■ Por hacer ■
a) Transcribe del fragmento sobre el vacío de poder en México todo lo que va desde "En teoría el" hasta "de la pradera.", sin cambiar nada.
b) Resume en dos oraciones el fragmento sobre el vacío de poder en México.
c) Continúa el fragmento sobre el vacío de poder en México a partir de donde termina.

──────── Fragmento de página ────────

Lo dice todo el hecho de que no haya merecido más que menciones secundarias en la prensa el hallazgo de fosas clandestinas masivas auspiciadas por varios Gobiernos estatales para quitarse de encima cientos de cadáveres no identificados. En cualquier otro país el escándalo habría provocado renuncias de funcionarios y golpes de pecho de la clase política. No en México. De infamia en infamia seguimos cayendo en el despeñadero de la insensibilidad y la barbarie. ¿Cómo llegamos hasta acá? ¿Cuándo y quién desató a los demonios que ahora andan sueltos?
Entre los muchos padres de esta calamidad me gustaría destacar dos. Uno local, otro foráneo. El primero es el fin del régimen presidencial en México que operó con relativa eficacia hasta mediados de los años 90. Lo que Vargas Llosa llamó la dictadura perfecta no sólo propició estabilidad a lo largo de la mayor parte del siglo pasado, también mantuvo a raya los poderes fácticos, incluyendo los ilegales. El régimen de partido único y el poder absoluto en manos de Los Pinos ahorró golpes militares, controló excesos de millonarios y de políticos (excepto los del mandatario en turno), y mantuvo a los cárteles de la droga en los confines de las zonas de producción y trasiego. En ese México el presidente era el árbitro universal de las querellas entre los distintos polos de poder, la última palabra en la disputa por un territorio o un sector económico.
Pero el régimen terminó siendo inoperante a medida que la globalización, la complejidad creciente de la sociedad mexicana y las exigencias de una opinión pública desbordaron las posibilidades de un tótem absoluto. El régimen abrió fisuras para evitar el derrumbamiento de toda la muralla y por allí se coló el cambio. La derrota del PRI en 2000 y el ascenso de la alternancia a la presidencia rompieron de cuajo la columna vertebral que organizaba la relación entre las élites.
En teoría el tejido de las instituciones democráticas tendría que haberse hecho cargo del relevo. Por desgracia muchas cosas fallaron. Durante los siguientes 12 años, Vicente Fox y Felipe Calderón prefirieron ser un remedo de los presidentes priistas que fortalecer a marchas forzadas las instituciones democráticas. El resultado fue un enorme vacío de poder que rápidamente fue ocupado por los poderes fácticos. Los millonarios subieron como la espuma en las listas de Forbes, los gobernadores se convirtieron en caprichosos sátrapas, los líderes sindicales en soberanos absolutos y los capos de la droga en los caciques de la pradera.

──────── Datos ────────

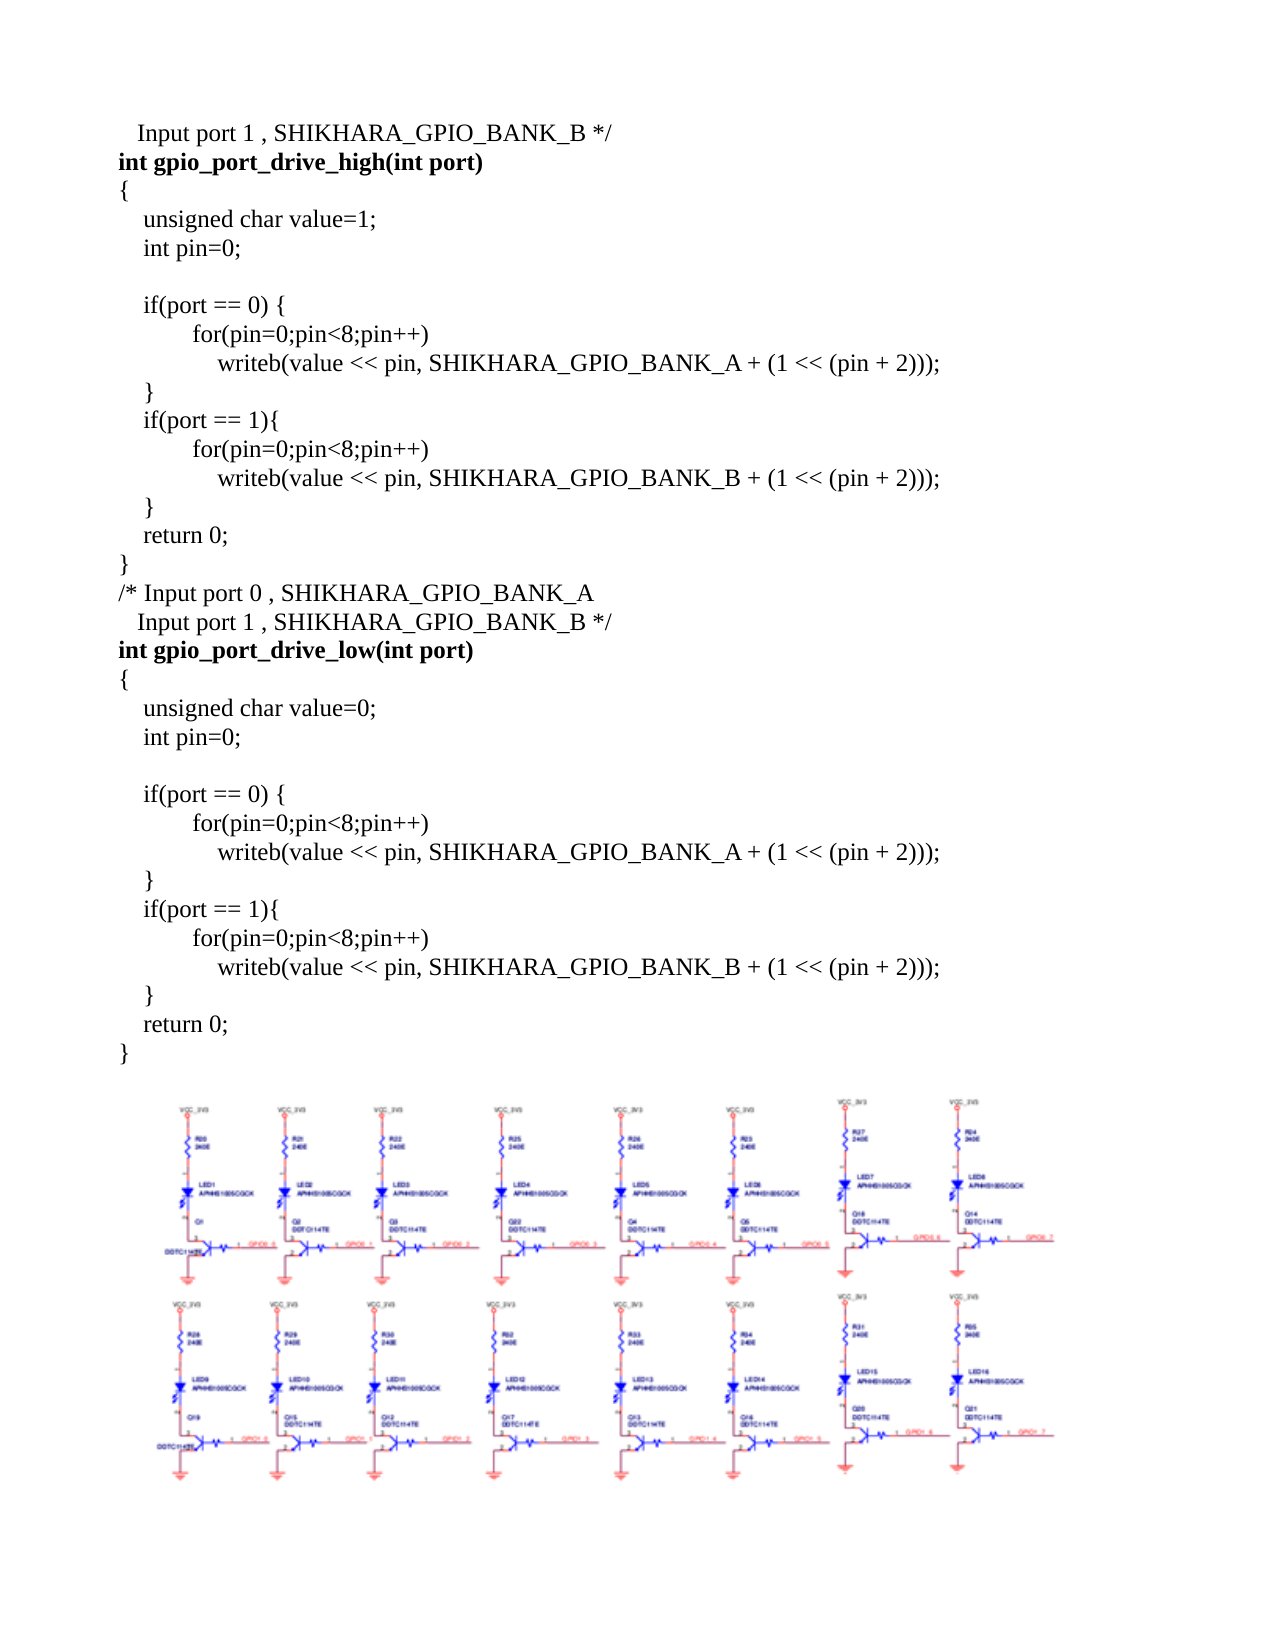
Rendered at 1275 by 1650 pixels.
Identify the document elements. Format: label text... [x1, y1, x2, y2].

text writeb(value << pin, SHIKHARA_GPIO_BANK_B + (1 << (pin + 2))); [118, 952, 1157, 981]
text return 0; [118, 521, 1157, 549]
text writeb(value << pin, SHIKHARA_GPIO_BANK_A + (1 << (pin + 2))); [118, 837, 1157, 866]
text for(pin=0;pin<8;pin++) [118, 923, 1157, 952]
text Input port 1 , SHIKHARA_GPIO_BANK_B */ [118, 118, 1157, 147]
picture [118, 1095, 1067, 1487]
text if(port == 0) { [118, 779, 1157, 808]
text if(port == 0) { [118, 291, 1157, 319]
text writeb(value << pin, SHIKHARA_GPIO_BANK_A + (1 << (pin + 2))); [118, 348, 1157, 377]
text int pin=0; [118, 233, 1157, 262]
text } [118, 549, 1157, 578]
text /* Input port 0 , SHIKHARA_GPIO_BANK_A [118, 578, 1157, 607]
text int gpio_port_drive_low(int port) [118, 636, 1157, 664]
text { [118, 664, 1157, 693]
text } [118, 981, 1157, 1009]
text for(pin=0;pin<8;pin++) [118, 434, 1157, 463]
text if(port == 1){ [118, 894, 1157, 923]
text if(port == 1){ [118, 406, 1157, 434]
text } [118, 377, 1157, 406]
text return 0; [118, 1009, 1157, 1038]
text } [118, 1038, 1157, 1067]
text unsigned char value=0; [118, 693, 1157, 722]
text } [118, 492, 1157, 521]
text { [118, 176, 1157, 204]
text writeb(value << pin, SHIKHARA_GPIO_BANK_B + (1 << (pin + 2))); [118, 463, 1157, 492]
text int gpio_port_drive_high(int port) [118, 147, 1157, 176]
text int pin=0; [118, 722, 1157, 751]
text for(pin=0;pin<8;pin++) [118, 808, 1157, 837]
text unsigned char value=1; [118, 204, 1157, 233]
text for(pin=0;pin<8;pin++) [118, 319, 1157, 348]
text } [118, 866, 1157, 894]
text Input port 1 , SHIKHARA_GPIO_BANK_B */ [118, 607, 1157, 636]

────────

■ Respuestas ■
a)
En teoría el tejido de las instituciones democráticas tendría que haberse hecho cargo del relevo. Por desgracia muchas cosas fallaron. Durante los siguientes 12 años, Vicente Fox y Felipe Calderón prefirieron ser un remedo de los presidentes priistas que fortalecer a marchas forzadas las instituciones democráticas. El resultado fue un enorme vacío de poder que rápidamente fue ocupado por los poderes fácticos. Los millonarios subieron como la espuma en las listas de Forbes, los gobernadores se convirtieron en caprichosos sátrapas, los líderes sindicales en soberanos absolutos y los capos de la droga en los caciques de la pradera.

b) El hallazgo de fosas clandestinas masivas auspiciadas por gobiernos estatales apenas recibió menciones secundarias en la prensa, algo que en otro país habría provocado renuncias y que muestra la insensibilidad en la que ha caído México. El fin del régimen presidencial, que hasta mediados de los 90 mantuvo a raya a los poderes fácticos, y la decisión de Fox y Calderón de imitar a los presidentes priistas en vez de fortalecer las instituciones democráticas dejaron un vacío de poder que ocuparon millonarios, gobernadores, líderes sindicales y capos de la droga.

c)
Y justo aquí entra el segundo factor. Alarmada por el descenso del precio de la cocaína en los años 90, la Administración de Bill Clinton decidió reorganizar el mercado de la droga y tomó la determinación de erradicar el tráfico por mar y aire, asumiendo que sería más fácil monitorear el ingreso por vía terrestre.
La decisión bañó en oro a los cárteles mexicanos que a partir de ese momento se hicieron cargo de la cocaína procedente de Sudamérica. Un salto cuántico en materia de ingresos. Imposible calcular el flujo económico que el trasiego proporciona al crimen organizado (se estima entre 25.000 y 40.000 millones de dólares anuales, dependiendo de la fuente), pero es evidente que estos recursos permitieron una capacidad de fuego, organización e incentivos de corrupción superiores a las de una Administración pública debilitada por una transición desafortunada.
Los dos factores se combinaron para provocar un círculo vicioso; y si añadimos a este panorama la desigualdad, la ausencia del Estado de Derecho y la corrupción endémica entendemos cómo llegamos a la tormenta perfecta que se ha instalado en nuestras vidas. No resulta fácil deshacer tormentas, pero algo ayuda intentar esclarecer la manera en que se forman.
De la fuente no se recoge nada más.